August 26, 2010 2:28 PM EDT
Fontier Communications (NYSE: FTR) is a company that is offering several attractive features for investors, according to a recent Barron's article. The stock offers income plus upside potential, at a value price. Shares of FTR are up 1.72% in mid-afternoon trading today.

Over the summer, FTR became the largest telecommunications company with the acquisition of 4.8 million landlines from Verizon Communications (NYSE: VZ), at a price of $8.6 billion.

Barron's notes that many have kept the stock aboard due to its intoxicating 9.9% dividend yield. However, that stock is notably flat YTD and down 45% over the last five years.

The company's payout ratio (how much they're paying out to how much they're earning) is at 66.67% for FY11, and 50% for FY10. The higher the ratio is generally a bad thing for burgeoning companies, but less so with established companies. CFO Don Shassian notes that one of their objectives is to get the ratio "to 50% or below."

Although a higher dividend payout could be a signal of a company in trouble, Barron's notes that FTRs free cash flow (FCF) is strong, and is stable enough to sustain the dividend over the long run. Notably, as consumers begin to disconnect their phone line, current telecom models are enough to generate cash for years to come; five of the top eight dividend yields in the S&P are from telecom stocks.

Although the Verizon assets are underperforming Frontiers own assets (11% annual line losses versus 6% annual losses), the rate of revenue decline has slowed, which the company attributes to local engagement of customers. They don't have a national marketing strategy or pricing. Rather, they look to connect with people on a regional and local basis, which has helped them to stem losses.

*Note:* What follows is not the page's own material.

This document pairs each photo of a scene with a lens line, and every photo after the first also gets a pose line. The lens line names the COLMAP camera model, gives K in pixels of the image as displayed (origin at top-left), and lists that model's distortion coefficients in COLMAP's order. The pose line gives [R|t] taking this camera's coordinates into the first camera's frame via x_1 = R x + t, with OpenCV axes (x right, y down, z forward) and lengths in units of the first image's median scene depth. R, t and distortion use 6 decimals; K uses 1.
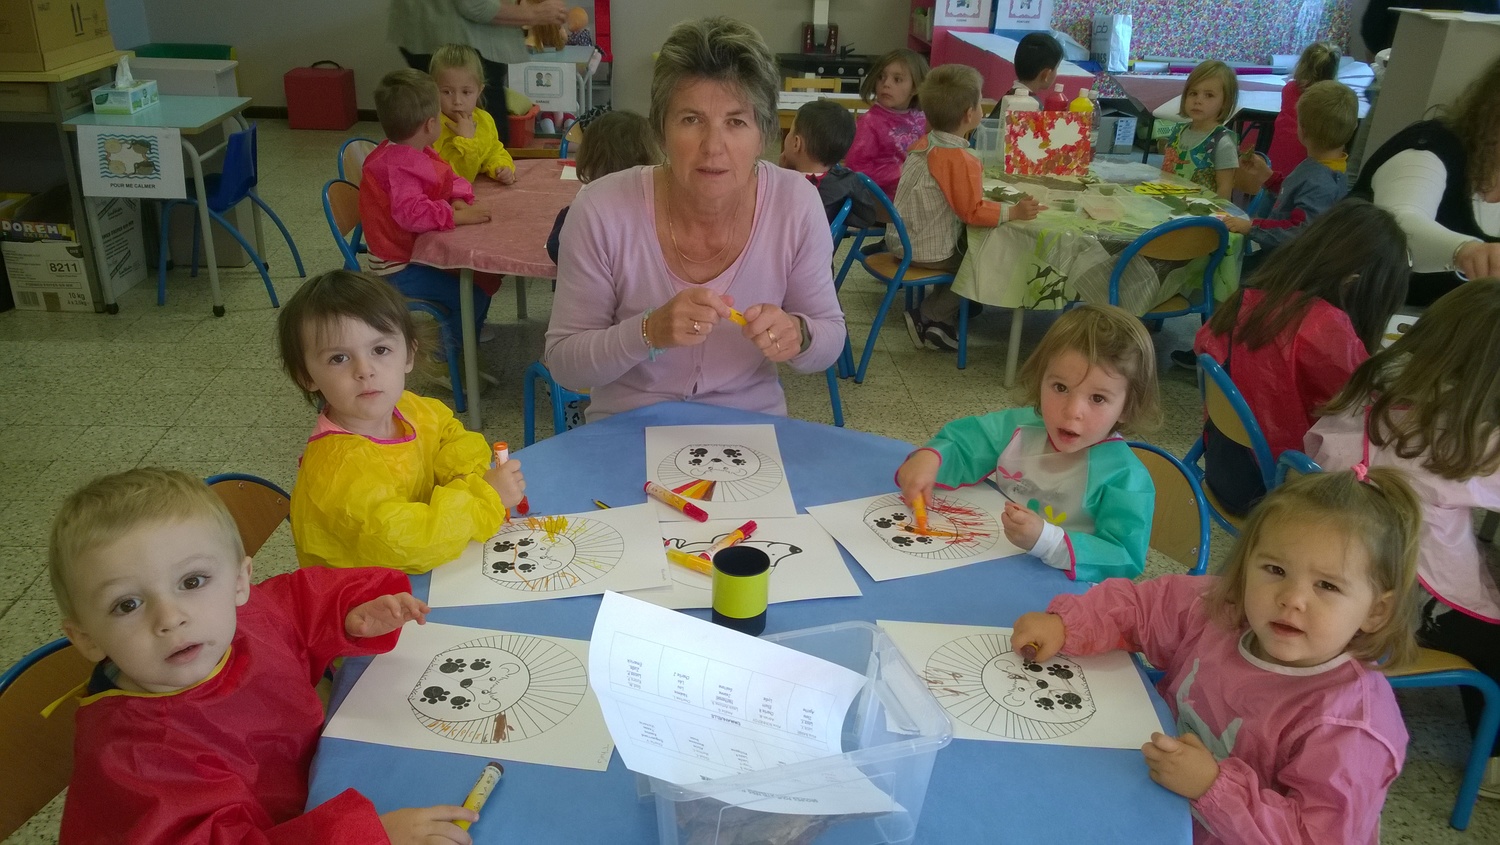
lens RADIAL K [[1162.3, 0, 737.9], [0, 1162.3, 420.3], [0, 0, 1]] dist [0.018303, -0.036309]
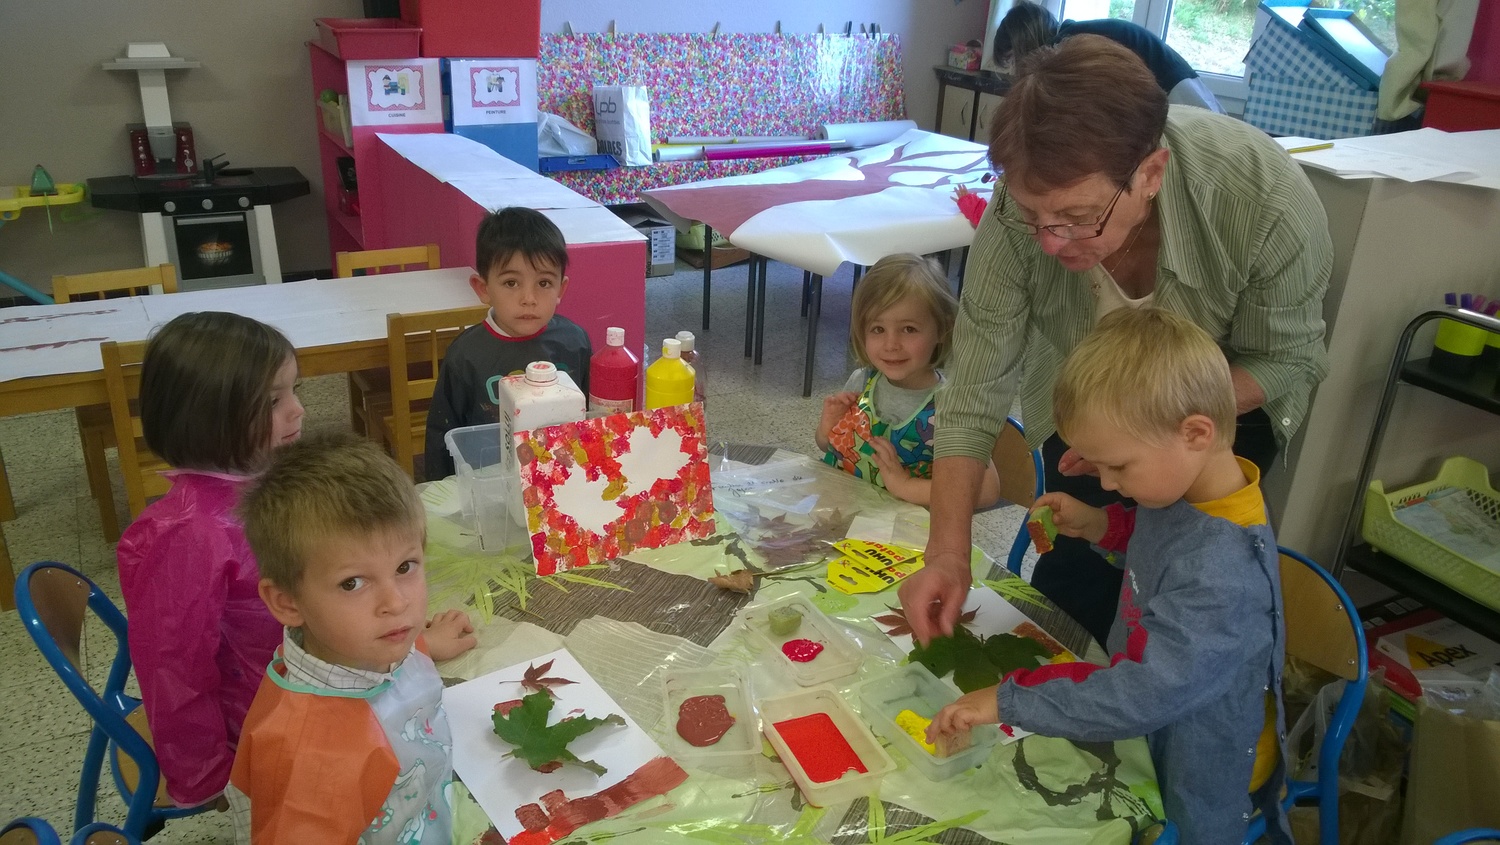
lens RADIAL K [[1162.3, 0, 751.3], [0, 1162.3, 419.4], [0, 0, 1]] dist [0.018303, -0.036309]
pose [[0.902182, -0.165742, 0.398242, 0.139754], [0.170273, 0.985099, 0.024245, -0.263454], [-0.396326, 0.045936, 0.916960, 0.575447]]
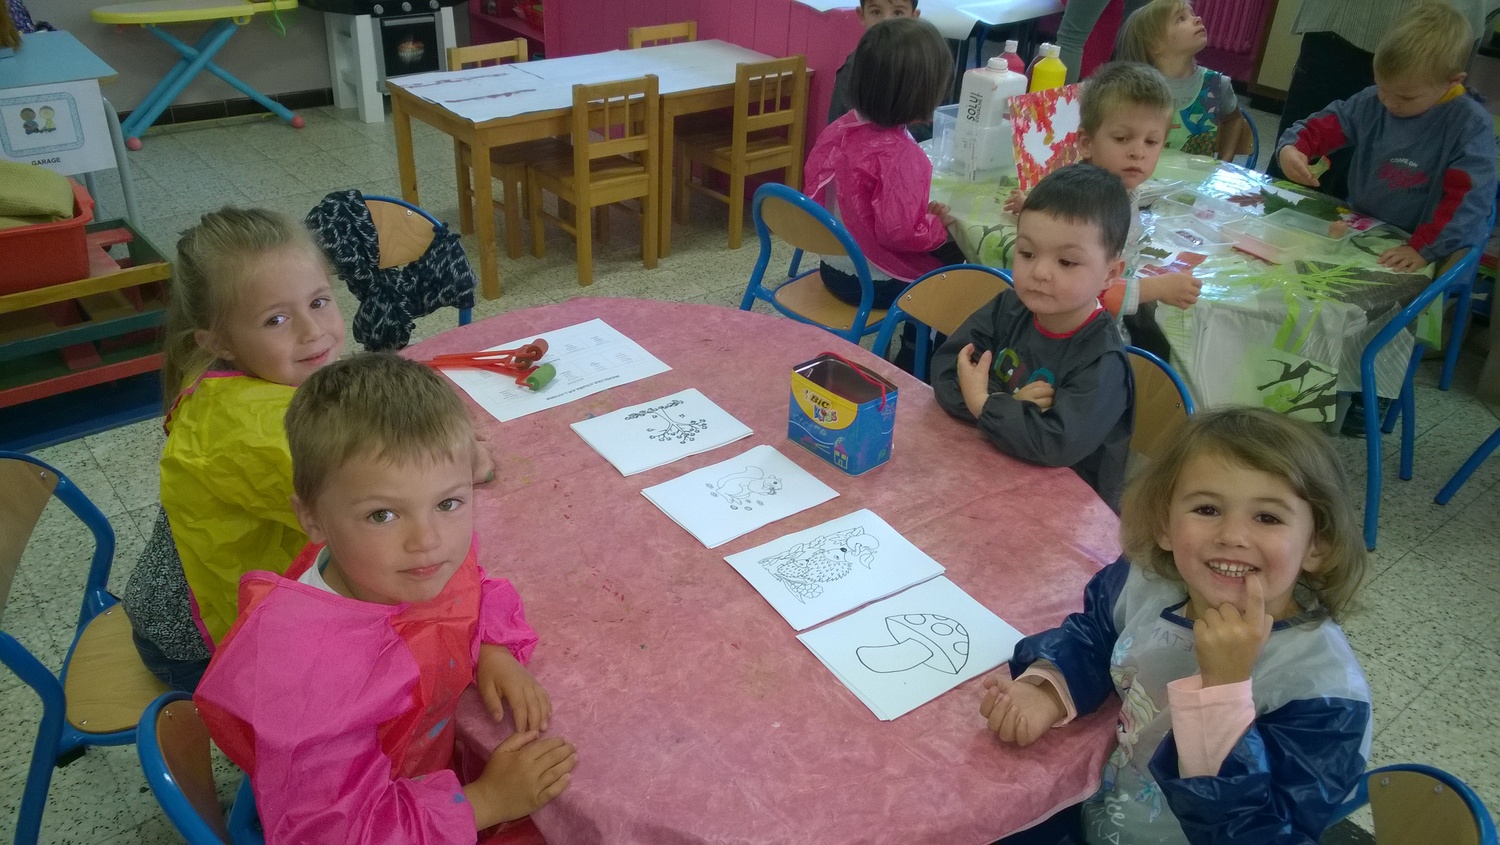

Expansion into broadband would be another opportunity for FTR. Only 64% of Verizon's lines carry broadband, compared to 92% for Frontiers. FTR is looking to bring broadband to 85% of its new Verizon customers by 2013, which is a number that can be achieved without government aid.

Although not much detail about the Verizon acquisition has come from FTR, they promise to provide more detail this fall.

Shares, which are trading at about 6.5x FY11 FCF, come in below the telecom average of a 7.5x multiple for FY11 FCF. An analyst at Raymond James thinks a better multiple would be 8.5x.

The stock is also currently trading at a forward P/E of 70x FY11 EPS estimates, compared to 10.7x for AT&T (NYSE: T), 11.2x for CenturyTel (NYSE: CTL), 12.8x for Verizon, and 14.5x for Qwest Communications (NYSE: Q).